While their association with consumer spending fuels the volatility of many global electronics markets, pulsed RF power device markets are supported by quite different priorities. Pulsed RF power transmitters generate tremendous amounts of power in small bursts that are useful for radar, airborne collision avoidance systems, and military IFF equipment.
"Many RF power semiconductor manufacturers are on a quest to find markets unrelated to mobile wireless infrastructure," says Lance Wilson, Research Director at ABI Research. "Device prices in wireless infrastructure are falling, and the total available market is flattening out."
The airborne transportation safety market and military market are both experiencing solid growth in pulsed RF power device shipments. The markets use the devices for military radar, weather and marine applications, and in the current worldwide upgrade of the air traffic control system. The avionics transponder and air navigation market segment is also seeing growth, which is further lifted by the overall worldwide air traffic control upgrade. Intrinsically less "optional" than many consumer markets, these segments are therefore less sensitive to economic upheavals than consumer-driven markets, although they are not totally immune to the macro economy.

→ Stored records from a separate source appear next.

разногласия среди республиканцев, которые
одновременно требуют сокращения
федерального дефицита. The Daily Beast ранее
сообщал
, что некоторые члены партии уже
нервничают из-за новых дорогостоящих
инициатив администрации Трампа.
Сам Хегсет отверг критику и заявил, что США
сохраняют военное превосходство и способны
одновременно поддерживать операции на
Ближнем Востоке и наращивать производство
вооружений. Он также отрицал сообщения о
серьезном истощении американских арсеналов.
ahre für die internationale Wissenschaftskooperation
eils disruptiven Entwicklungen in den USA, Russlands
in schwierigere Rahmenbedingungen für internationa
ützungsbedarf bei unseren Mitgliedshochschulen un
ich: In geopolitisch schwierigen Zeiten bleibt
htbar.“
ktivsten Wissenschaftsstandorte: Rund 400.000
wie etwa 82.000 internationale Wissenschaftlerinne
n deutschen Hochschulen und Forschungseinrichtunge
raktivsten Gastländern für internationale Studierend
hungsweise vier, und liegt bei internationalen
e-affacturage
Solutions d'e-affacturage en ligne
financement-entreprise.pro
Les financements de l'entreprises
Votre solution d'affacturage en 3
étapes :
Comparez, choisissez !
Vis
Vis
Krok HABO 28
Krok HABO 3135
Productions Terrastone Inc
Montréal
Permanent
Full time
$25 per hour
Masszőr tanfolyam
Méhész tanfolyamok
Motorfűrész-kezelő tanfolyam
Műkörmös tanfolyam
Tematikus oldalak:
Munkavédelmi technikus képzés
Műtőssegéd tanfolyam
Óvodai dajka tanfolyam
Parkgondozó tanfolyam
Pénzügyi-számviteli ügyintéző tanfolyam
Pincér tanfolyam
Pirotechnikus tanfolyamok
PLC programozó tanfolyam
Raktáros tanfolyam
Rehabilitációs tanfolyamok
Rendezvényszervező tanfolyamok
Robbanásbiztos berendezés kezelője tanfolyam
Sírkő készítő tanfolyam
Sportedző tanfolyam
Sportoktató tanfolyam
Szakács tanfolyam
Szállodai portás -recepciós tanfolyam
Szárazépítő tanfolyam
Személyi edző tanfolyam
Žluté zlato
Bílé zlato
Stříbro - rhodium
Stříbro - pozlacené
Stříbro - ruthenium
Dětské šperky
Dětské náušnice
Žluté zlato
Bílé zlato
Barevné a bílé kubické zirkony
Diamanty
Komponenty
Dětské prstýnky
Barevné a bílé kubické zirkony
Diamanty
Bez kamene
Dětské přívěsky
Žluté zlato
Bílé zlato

Understanding this, many semiconductor manufacturers are attempting to enter this market space; however, some factors may complicate their efforts. Pulsed RF power device markets are becoming very competitive technologically: gallium nitride and, to a certain extent, silicon carbide devices are vying for market share along with the more established silicon and gallium arsenide based technologies. With many companies rushing into these markets, ABI Research speculates that there may not be the market size to support them all.
"Undoubtedly, some consolidation will continue to occur beyond what already happened," concludes Wilson. "While not guaranteed success, those companies that have track records working with government agencies and defense contractors will have an advantage over those that are new entrants."